6 thoughts on “Whattup, Brah? Yer lil sis speakin’, yo. *tehepero*”

  1. Sup Cautr bro! I hope my onii-chan didn’t cause you any trouble… Aniki can be somewhat toxic once in a while, like how Hadaly onii-san trolls people.

    And…. well yeah, I agree. That Bro is kinda out of place. Things like these are indeed quite…hard to TL. It really depends on the setting etc. And for this case, it IS weird.

    Oh and, here (where I live), most younger siblings call their older siblings with ‘big brother’ or ‘big sister’. Calling by their name is somewhat rude. And honorifics are used most of the time. For the polite and not punk-like-cautr people tho.

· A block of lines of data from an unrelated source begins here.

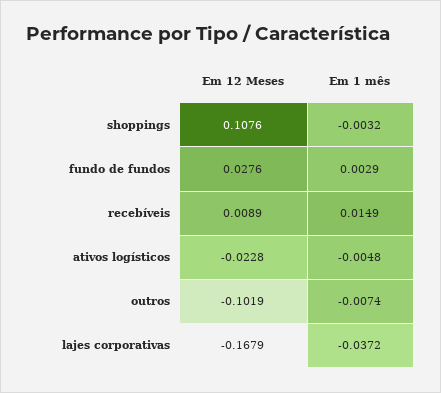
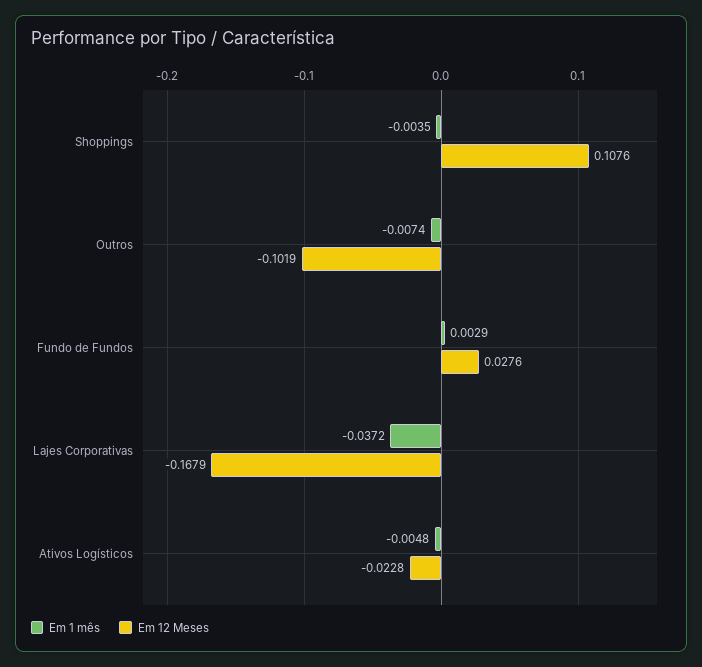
Em 1 mês, shoppings: -0.0032 -> -0.0035
Em 12 Meses, recebíveis: 0.0089 -> none
Em 1 mês, recebíveis: 0.0149 -> none

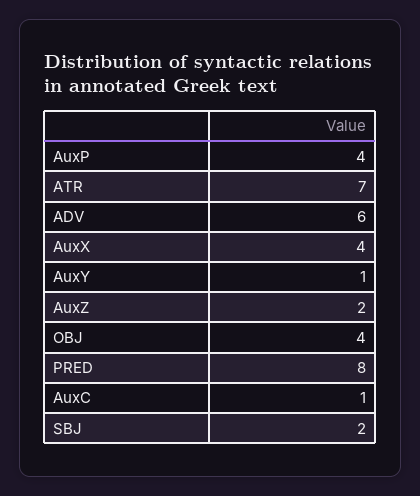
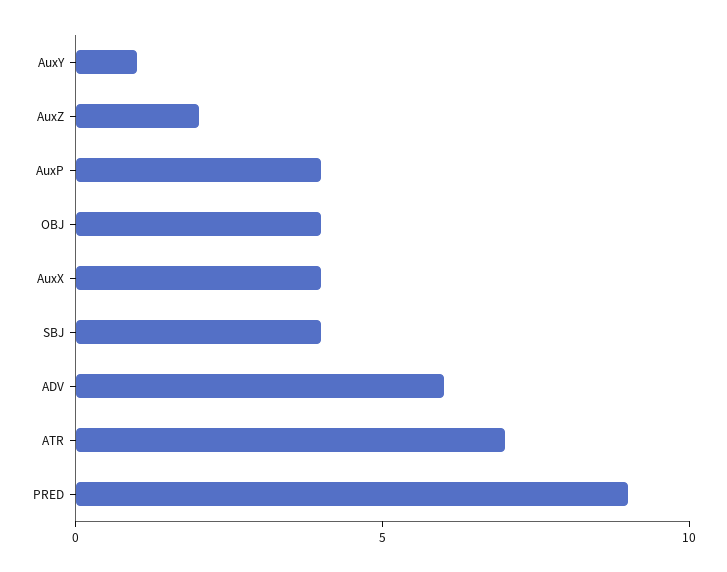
PRED: 8 -> 9
AuxC: 1 -> none
SBJ: 2 -> 4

    PS : Victorrama looooooves cautr onii-chan

    Reply
  2. Good analysis, I agree with you. I’m for keeping the original honorifics normally, but if I had to choose I’d pick your alternative. I still miss the time when notes were common and the debate was “notes on scene or after the ending?”. Anglocentric adaptations (US-centric, to be precise) getting so much praise really shows the true nature of most current anime watchers. Yet Hollywood movies dubs never change Dollars to Euro, I’d like to see how they’d react if that happened, or if someone made a Brit version of Moby Dick.
    You’re wrong on a single point though: people don’t turn a blind eye to these “translations”, they want them like this.

    Reply
    • Comparing it to Dollar/Euro in movies is a bit far-fetched. It basically is translated by calling it Dollar, as it’s called Dollar everywhere. The same would happen to Yen – even in anime. Onii-chan isn’t a globally fixed term for something, so it’s different.

      As for the blind eye, I didn’t mean turning a blind eye to the translation, but to the facts contradicting it. The sole reason for doing it is that it would translate to “big brother” if taken literally. But it doesn’t make it more natural, nor easy on the eye, or anything really. It’s just plain bad.